- Education: Massachusetts Institute of Technology

= Laila Shabir =

Businesswoman and game developer

Laila Shabir is game developer known for founding the Girls Make Games summer camp that introduces girls and nonbinary children to computer game development.

== Early life and education ==

Shabir's family is from Pakistan and she grew up in the United Arab Emirates in the town of Al Ain. While her parents wanted Shabir and her sister to think independently, the environment around them expected more traditional actions from women. When she was not accepted to any universities in the United Arab Emirates, Shabir moved to the United States for college, and she graduated from the Massachusetts Institute of Technology where she studied economics.

== Career ==
After graduation, she was an intern at Merrill Lynch, and then worked at the National Bureau of Economic Research, the Federal Reserve Bank of Boston, and the investment company BlackRock. In 2013 Shabir and her husband, Ish Syed, co-founded LearnDistrict a company to make educational video games. Their first video game, Penguemic, was released in 2013.

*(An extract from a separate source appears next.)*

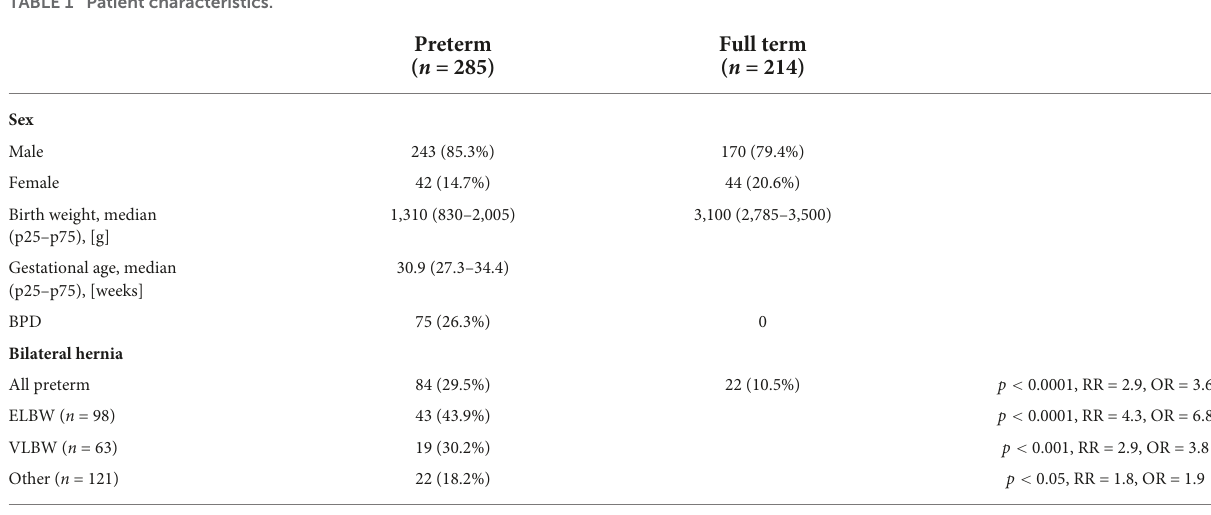
TABLE 1 Patient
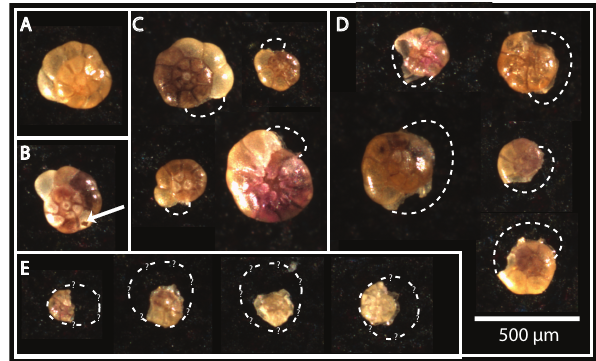
Fig. 1. Examples of the different levels of damaged A. tepida sub- mitted to ultrasonication for 5s. Dashed lines give a reconstruction of the damaged parts of the test. (A) Test of A. tepida with an intact test. (B) Test with a hole in the middle of a chamber. (C) Individuals with the last chamber missing. (D) Individuals with several external chambers missing. (E) Individuals with only the inner chambers in- tact, making it difficult to reconstruct the original shape and size of the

Shabir started a camp, Girls Make Games, that focuses on introducing girls and nonbinary children to game development during three-week periods in the summer. The camp was started in 2014 when Shabir noticed the gender gap in applicants for jobs in the video game industry. In 2023, Girls Make Games announced a scholarship fund that aimed to makes college more affordable for alumni of the camp.

== Awards and honors ==
In 2014, GamesIndustry.biz included Shabir in their people of the year list in recognition for her work with Girls Make Games. In 2018 the Entertainment Software Association recognized Shabir with their visionary award for her work in broadening participation in game development; this was the first time a woman received this award.